Russians Suggest New McDonald's Names, 'Z-Burger, RusDonald's, MakRus'

Russians have responded to an appeal to rename McDonald's, which will continue to operate in their country under a new brand.

The fast food chain was among the many Western companies that announced a withdrawal from Russia following its invasion of Ukraine, sparking uncertainty over the future of its 850 restaurants and 62,000 staff.

On Thursday, the U.S. fast food chain announced it would sell its Russian restaurants to Siberian businessman Alexander Govor for an undisclosed sum.

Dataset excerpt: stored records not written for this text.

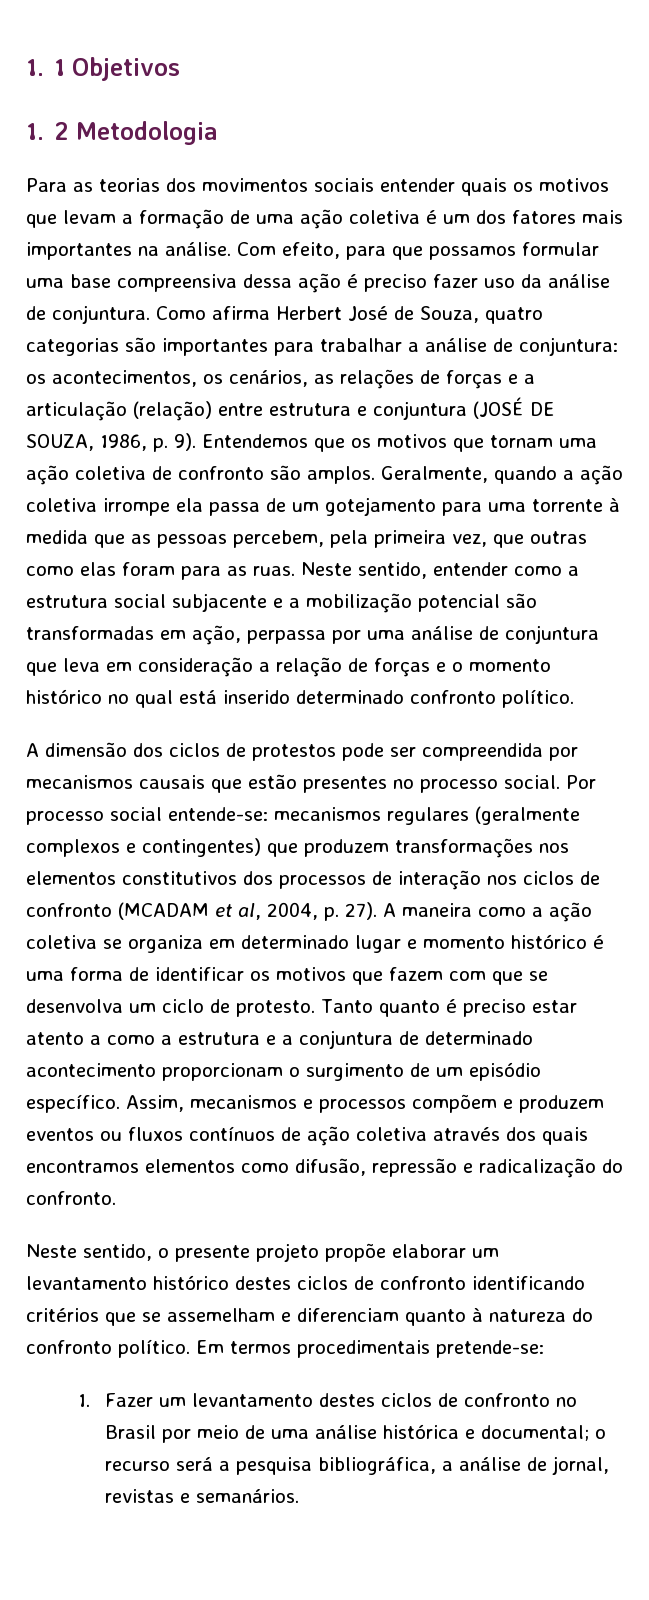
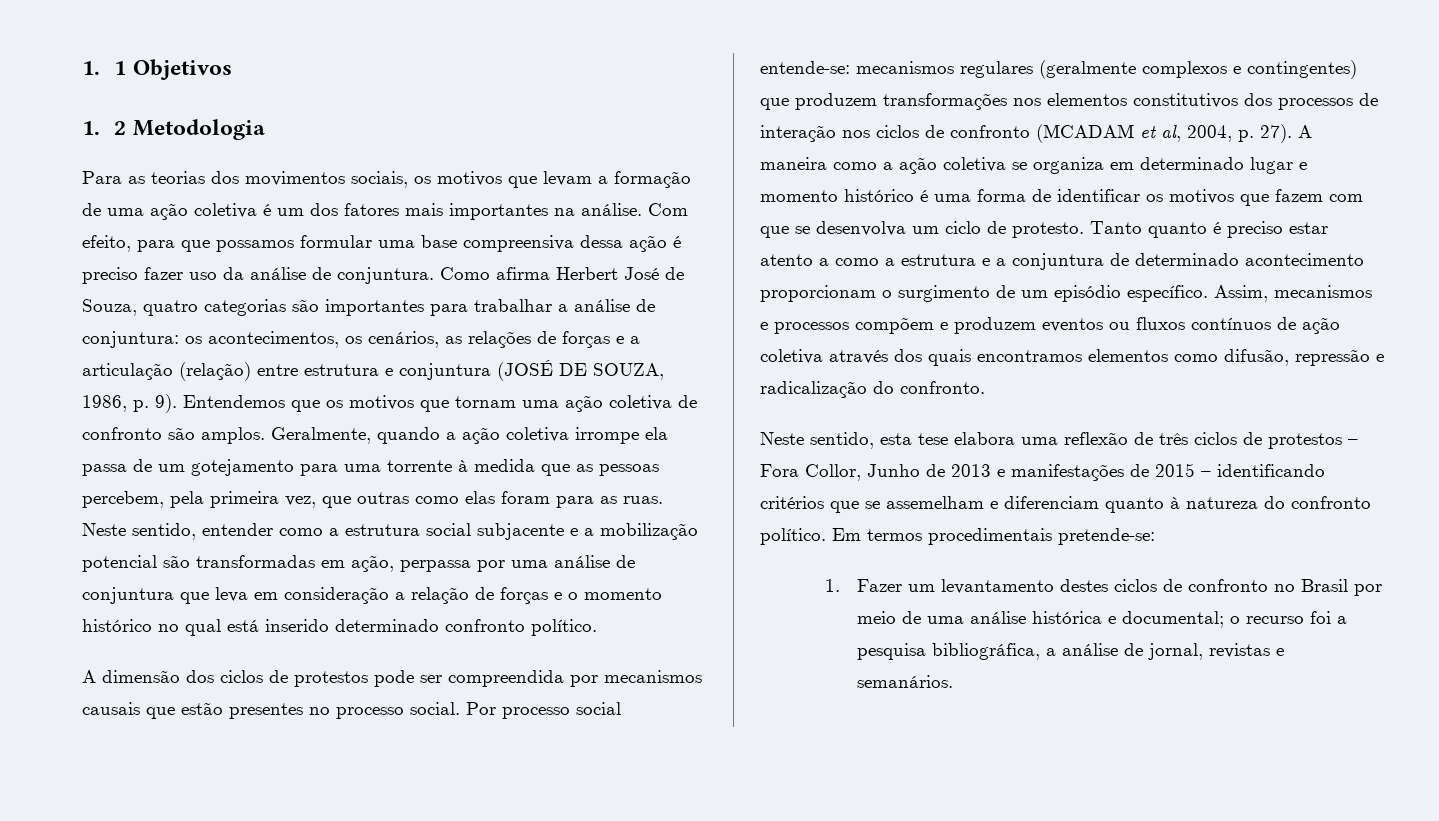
[314,178,507,196] sociais entender quais -> [351,171,408,188] sociais,
[158,1243,499,1262] [26,1275,466,1290] o presente projeto propõe elaborar um levantamento histórico destes ciclos de confronto -> [880,432,1358,449] [760,463,1211,481] esta tese elabora uma reflexão de três ciclos de protestos – Fora Collor, Junho de 2013 e manifestações de 2015 –
[175,1457,213,1471] será -> [1309,611,1331,624] foi

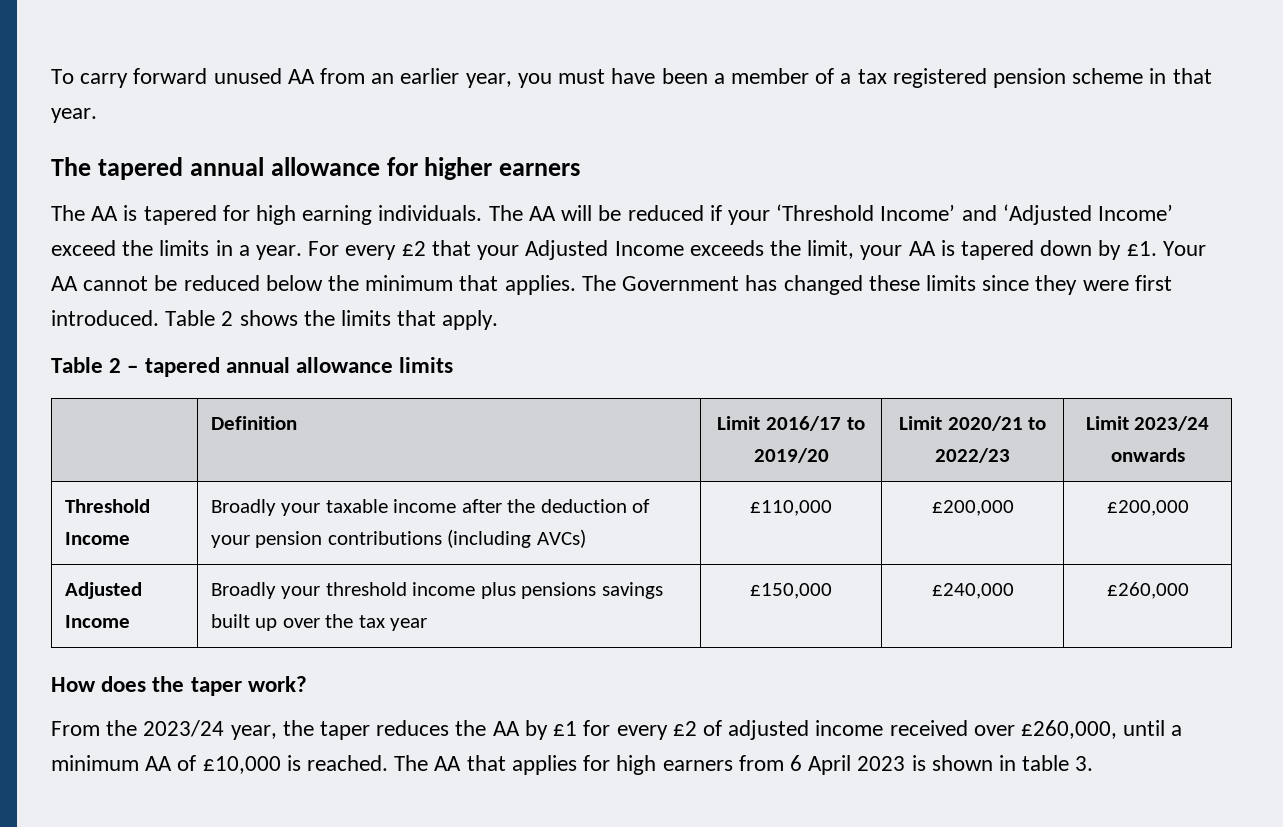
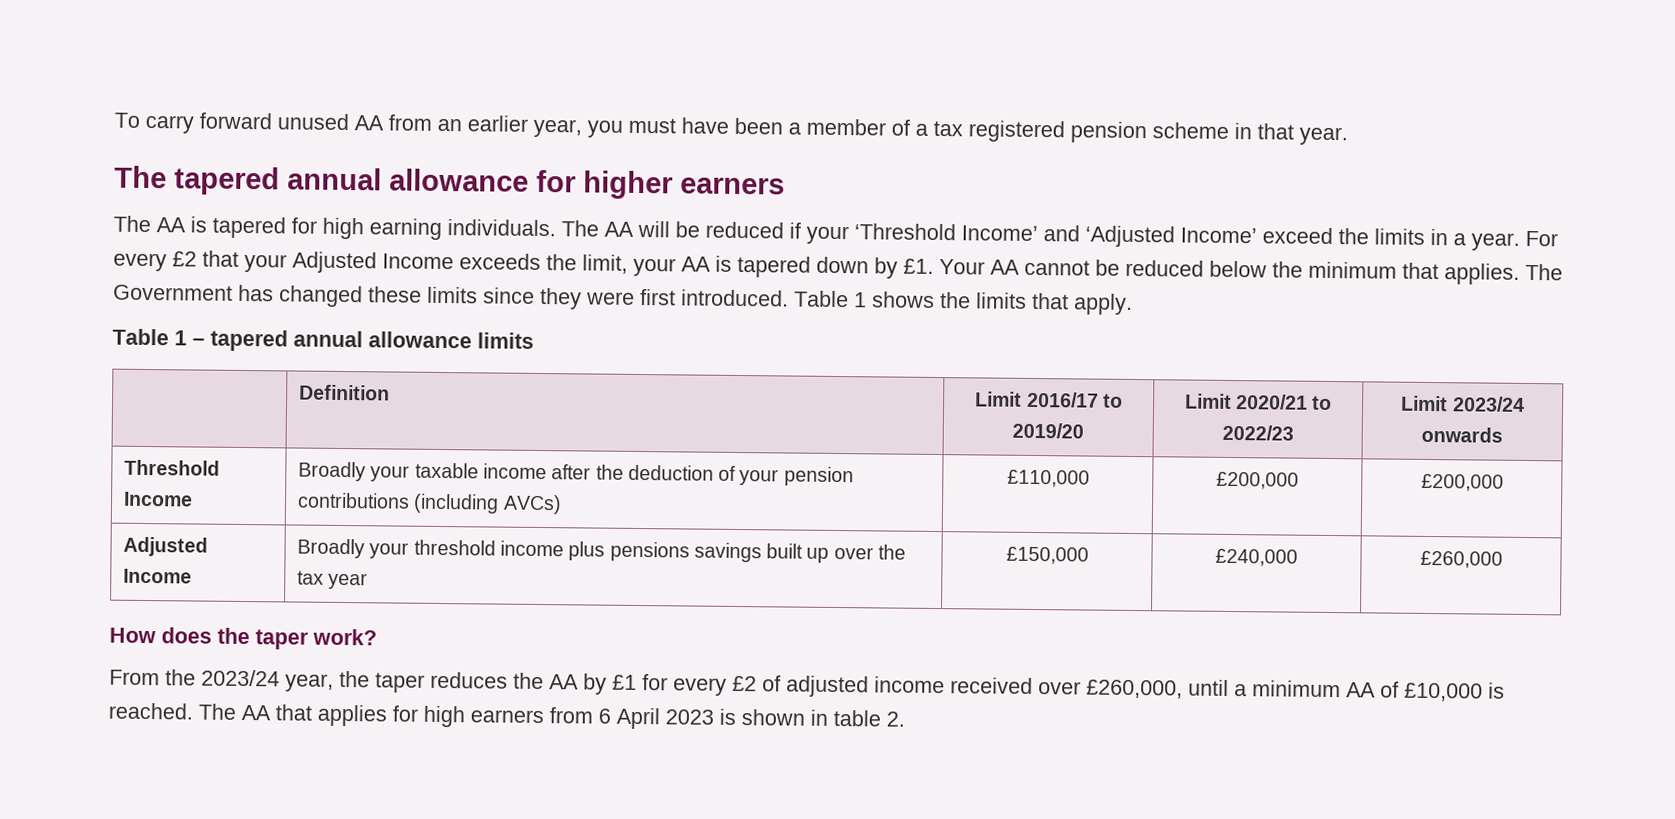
[221,311,234,326] 2 -> [854,292,867,308] 1
[109,358,122,373] 2 -> [174,330,187,346] 1
[1075,756,1094,771] 3. -> [886,711,905,727] 2.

Govor, who already operated 25 McDonald's restaurants in Russia and is the co-owner of oil firm NefteKhimServis, will take over responsibility for the chain's existing supplies, rent and utilities.

McDonald's in Moscow
Russia's Ministry of Industry and Trade has put out a call for people to come up with a new name for McDonald's. In this picture a man walks past a closed McDonald's restaurant in Moscow on May 16, 2022. Konstantin Zavrazhin/Getty Images

With the Golden Arches brand set continue in a different guise, Russia's Ministry of Industry and Trade (Minpromtorg) put out a call for people to come up with a new name for the chain.

"What will the new network be called?" the ministry said in a post on its Telegram social media channel. "The name for the Russian fast food chain has not been invented yet and we'd love to hear your suggestions."

"We will give the most creative and interesting ones to the Russian owner," it added. "Who knows. Perhaps you will become the author of the name that will be on hundreds of restaurants. Go for it!"

People certainly did and the suggestions had a distinctly Russian take on the American brand, although some of them may have been tongue in cheek.

A number of people put forward "МакРос" (MakRos), "МакРус" (MakRus) and "MакНаш" (Mak Nash) referring to the Russian word for "our." "Matryoshka," the name for Russian nesting dolls was also popular.

"Rosburger," "RusDonald's" and "Mashkinfarsh," were among other options, as was "ZBurger," likely in reference to the letter which has become the symbol of the Russia's invasion of Ukraine.

In an update to its post, Minpromtorg said that it had received more than 1,500 comments following a "great brainstorm."

McDonald's temporarily closed its Russian outlets on March 15 amid tough international sanctions in response to the war in Ukraine. The chain has enjoyed a 32-year presence in Russia that started when the first branch opened opposite central Moscow's Pushkin Square on January 31, 1990.

As one of the first Western brands to enter Russia, the opening of the restaurant was seen as a landmark event following the collapse of the Soviet Union.

This week, videos on social media showed Russians lining up to grab a final meal at one the few restaurants still open in Moscow, before the chain changed ownership. "We came here to say goodbye," said one Russian in a video.